Of course, I’m not rooting for a LAN event of any sort. It’s still too risky and would probably do more harm than good. Still, esports organizations like G2, Faze Clan and T1 can only do so much as far as event organization is concerned. The industry’s big boys need to show up and, hopefully with the help of Riot Games, present us with the biggest Valorant esports event yet!
Valorant Esports Future | What’s Next?
With that in mind, it’s about time to wrap everything up!
Valorant esports potential is definitely there! The game had massive exposure even before it was released. Post-release, people were expecting it to retain the massive Twitch viewership fueled by the beta key drops. Needless to say, that didn’t happen – the viewership numbers fell down and people started doubting Riot Games’ creation.
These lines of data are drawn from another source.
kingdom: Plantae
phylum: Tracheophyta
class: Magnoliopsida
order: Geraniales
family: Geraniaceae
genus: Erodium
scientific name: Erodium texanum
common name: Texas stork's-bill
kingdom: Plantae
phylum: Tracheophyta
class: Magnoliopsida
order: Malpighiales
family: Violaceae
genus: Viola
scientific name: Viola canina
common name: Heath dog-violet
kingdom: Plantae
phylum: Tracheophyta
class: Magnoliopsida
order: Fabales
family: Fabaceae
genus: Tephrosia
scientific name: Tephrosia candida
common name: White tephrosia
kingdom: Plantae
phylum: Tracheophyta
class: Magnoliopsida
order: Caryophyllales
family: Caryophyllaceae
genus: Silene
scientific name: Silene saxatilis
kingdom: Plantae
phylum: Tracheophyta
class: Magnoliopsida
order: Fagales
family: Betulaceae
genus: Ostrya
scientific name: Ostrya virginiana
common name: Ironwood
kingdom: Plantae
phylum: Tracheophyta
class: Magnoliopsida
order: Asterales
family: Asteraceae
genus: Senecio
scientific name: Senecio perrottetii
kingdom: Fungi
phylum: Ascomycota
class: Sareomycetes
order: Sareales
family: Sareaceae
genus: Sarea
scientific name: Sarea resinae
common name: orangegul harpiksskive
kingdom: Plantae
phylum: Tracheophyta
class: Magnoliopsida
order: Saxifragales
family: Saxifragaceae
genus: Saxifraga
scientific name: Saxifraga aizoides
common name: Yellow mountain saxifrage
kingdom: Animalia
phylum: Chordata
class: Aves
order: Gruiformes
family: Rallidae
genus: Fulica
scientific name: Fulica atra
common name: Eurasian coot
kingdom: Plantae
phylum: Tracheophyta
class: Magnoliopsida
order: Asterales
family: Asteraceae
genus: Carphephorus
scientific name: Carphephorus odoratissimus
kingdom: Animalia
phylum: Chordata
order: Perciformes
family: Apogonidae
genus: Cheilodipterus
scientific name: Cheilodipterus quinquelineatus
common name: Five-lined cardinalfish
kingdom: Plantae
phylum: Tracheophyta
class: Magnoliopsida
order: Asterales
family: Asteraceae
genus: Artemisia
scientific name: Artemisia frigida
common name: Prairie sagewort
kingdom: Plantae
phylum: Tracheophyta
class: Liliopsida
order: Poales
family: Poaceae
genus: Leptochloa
However, the viewership numbers aren’t catastrophic. Sure, they aren’t at the level of CSGO, Dota 2, or League of Legends, but expecting that from a brand-new game, a brand-new IP, is a bit silly, don’t you think?
Personally, I respect Riot Games and their passive approach with Valorant. They will let the game develop at its own pace without forcing it to become an immediate success. They won’t (hopefully) start pumping tons of money into it, hoping it’ll attract more partnerships. They’ll remain passive and jump in in times of need.
Seeing the number of professional organizations making their way into Valorant, and witnessing a huge influx of ex-CSGO stars flooding the scene, I honestly think nothing can endanger the future of Valorant esports. It won’t be a massive success right off the bat, but it will find its place under the dream sky of the esports industry.